The sculpture honoring Virginia, and recognizing her as one of the founders of the Swiss Avenue Historic District, will be placed in the butterfly garden at Savage Park. The city has approved the art and had overwhelming support from the survey they sent to the surrounding neighbors. After going before the Park Board, the Landmark Committee, and finally the City Council, approval is expected in late fall.
Preservation Dallas decided to expand the idea of honoring Virginia to programming.
“We want to do something to give her more of a legacy in terms of education, Danelle Baldwin Smith, Head of Programming at Preservation Dallas said. We will continue to raise funds to create opportunities and build upon her work in terms of serving neighborhoods.”
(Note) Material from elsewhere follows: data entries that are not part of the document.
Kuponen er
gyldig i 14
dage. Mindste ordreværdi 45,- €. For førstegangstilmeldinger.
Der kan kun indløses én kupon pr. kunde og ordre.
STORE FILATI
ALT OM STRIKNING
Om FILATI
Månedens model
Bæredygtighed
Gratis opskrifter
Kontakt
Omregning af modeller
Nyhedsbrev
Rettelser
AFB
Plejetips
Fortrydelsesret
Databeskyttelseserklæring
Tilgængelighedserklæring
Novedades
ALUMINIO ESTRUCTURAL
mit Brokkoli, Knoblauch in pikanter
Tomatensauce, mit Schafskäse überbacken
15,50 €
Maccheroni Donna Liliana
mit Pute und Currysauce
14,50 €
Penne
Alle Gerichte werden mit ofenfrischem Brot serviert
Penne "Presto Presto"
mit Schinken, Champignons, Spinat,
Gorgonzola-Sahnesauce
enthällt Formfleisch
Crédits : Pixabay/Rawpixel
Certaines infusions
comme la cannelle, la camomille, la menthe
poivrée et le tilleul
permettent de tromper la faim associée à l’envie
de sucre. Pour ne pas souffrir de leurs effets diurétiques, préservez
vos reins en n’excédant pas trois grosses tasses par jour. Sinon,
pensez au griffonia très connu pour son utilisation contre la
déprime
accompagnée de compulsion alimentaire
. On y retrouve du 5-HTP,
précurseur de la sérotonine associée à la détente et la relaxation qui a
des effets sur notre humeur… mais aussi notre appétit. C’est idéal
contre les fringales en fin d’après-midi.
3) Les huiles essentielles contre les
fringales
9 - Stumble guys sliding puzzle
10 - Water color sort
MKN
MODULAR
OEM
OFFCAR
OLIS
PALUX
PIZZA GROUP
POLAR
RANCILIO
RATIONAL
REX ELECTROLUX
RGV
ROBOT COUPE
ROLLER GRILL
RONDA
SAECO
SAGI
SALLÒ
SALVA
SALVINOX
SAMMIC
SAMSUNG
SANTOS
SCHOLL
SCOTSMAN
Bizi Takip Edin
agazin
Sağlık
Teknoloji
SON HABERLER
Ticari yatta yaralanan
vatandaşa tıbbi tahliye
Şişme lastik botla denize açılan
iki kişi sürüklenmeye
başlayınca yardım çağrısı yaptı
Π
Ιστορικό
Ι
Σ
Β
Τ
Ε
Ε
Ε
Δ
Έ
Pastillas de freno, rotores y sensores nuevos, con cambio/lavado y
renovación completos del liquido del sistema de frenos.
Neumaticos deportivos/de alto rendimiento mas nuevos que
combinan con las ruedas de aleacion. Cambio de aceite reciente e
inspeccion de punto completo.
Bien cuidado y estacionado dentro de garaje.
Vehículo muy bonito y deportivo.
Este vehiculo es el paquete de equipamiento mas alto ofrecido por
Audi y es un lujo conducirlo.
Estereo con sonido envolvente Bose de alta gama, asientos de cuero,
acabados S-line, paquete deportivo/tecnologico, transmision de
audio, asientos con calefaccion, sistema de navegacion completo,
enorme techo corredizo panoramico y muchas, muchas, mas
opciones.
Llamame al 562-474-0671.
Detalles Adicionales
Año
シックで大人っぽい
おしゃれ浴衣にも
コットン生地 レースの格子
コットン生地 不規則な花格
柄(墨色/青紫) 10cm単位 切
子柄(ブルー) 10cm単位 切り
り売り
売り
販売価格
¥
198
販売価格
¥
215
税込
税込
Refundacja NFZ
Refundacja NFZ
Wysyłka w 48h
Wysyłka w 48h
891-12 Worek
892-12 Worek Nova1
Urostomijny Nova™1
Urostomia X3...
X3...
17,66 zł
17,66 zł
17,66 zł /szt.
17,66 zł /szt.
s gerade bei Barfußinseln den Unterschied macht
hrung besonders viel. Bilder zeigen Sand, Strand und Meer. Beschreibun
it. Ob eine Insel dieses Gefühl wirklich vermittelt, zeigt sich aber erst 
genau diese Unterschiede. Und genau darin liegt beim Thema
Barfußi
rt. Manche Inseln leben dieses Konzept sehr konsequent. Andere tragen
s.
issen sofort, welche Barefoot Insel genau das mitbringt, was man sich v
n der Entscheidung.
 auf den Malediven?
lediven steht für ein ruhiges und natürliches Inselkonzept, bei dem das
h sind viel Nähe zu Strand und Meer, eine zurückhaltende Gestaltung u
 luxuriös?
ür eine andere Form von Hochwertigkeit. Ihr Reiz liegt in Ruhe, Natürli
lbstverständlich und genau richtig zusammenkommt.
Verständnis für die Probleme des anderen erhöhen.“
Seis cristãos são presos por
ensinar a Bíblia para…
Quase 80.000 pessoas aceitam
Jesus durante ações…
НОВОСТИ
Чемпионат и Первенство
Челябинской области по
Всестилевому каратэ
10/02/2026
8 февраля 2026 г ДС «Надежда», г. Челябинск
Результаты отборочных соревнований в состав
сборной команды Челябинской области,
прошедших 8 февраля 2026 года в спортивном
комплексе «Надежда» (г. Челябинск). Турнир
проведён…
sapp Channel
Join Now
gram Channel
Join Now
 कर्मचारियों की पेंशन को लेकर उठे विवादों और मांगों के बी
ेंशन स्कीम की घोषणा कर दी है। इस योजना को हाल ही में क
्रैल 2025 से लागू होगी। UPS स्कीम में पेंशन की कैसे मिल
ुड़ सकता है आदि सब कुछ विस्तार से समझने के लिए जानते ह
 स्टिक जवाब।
This initiative will honor Virginias’ historic preservation accomplishments in Dallas through:
A Tribute Fund to honor her legacy of preservation advocacy in Dallas by establishing matching grant opportunities to fund programs and surveys in key historic neighborhoods and venues like Fair Park. They will also establish an on-going Virginia Savage McAlester educational program in partnership with the Dallas Chapter of the American Institute of Architects and other partner organizations for lectures, scholarship in historic preservation, and neighborhood advocacy.
An on-going Virginia Savage McAlester educational program in partnership with the Dallas Chapter of the American Institute of Architects and other partner organizations for lectures, scholarship in historic preservation, and neighborhood advocacy.
“We all think of Virginia as ‘ours,’” Harryette said. “She was our champion.
If you would like to contribute to the fund to honor Virginia’s work and legacy, you can make your donations to Preservation Dallas at this link.
All donations at $250 and above will receive a one-of-a-kind carved heart from the excess marble repurposed through the creation of the sculpture. Preservation Dallas has graciously assumed the logistical responsibility, and they will recognize each donor in their publication. The dedication will be in the spring at the park, followed by a reception hosted by the Dallas County Medical Society Alliance across the street at their Historic Aldredge House Museum at 5500 Swiss Avenue.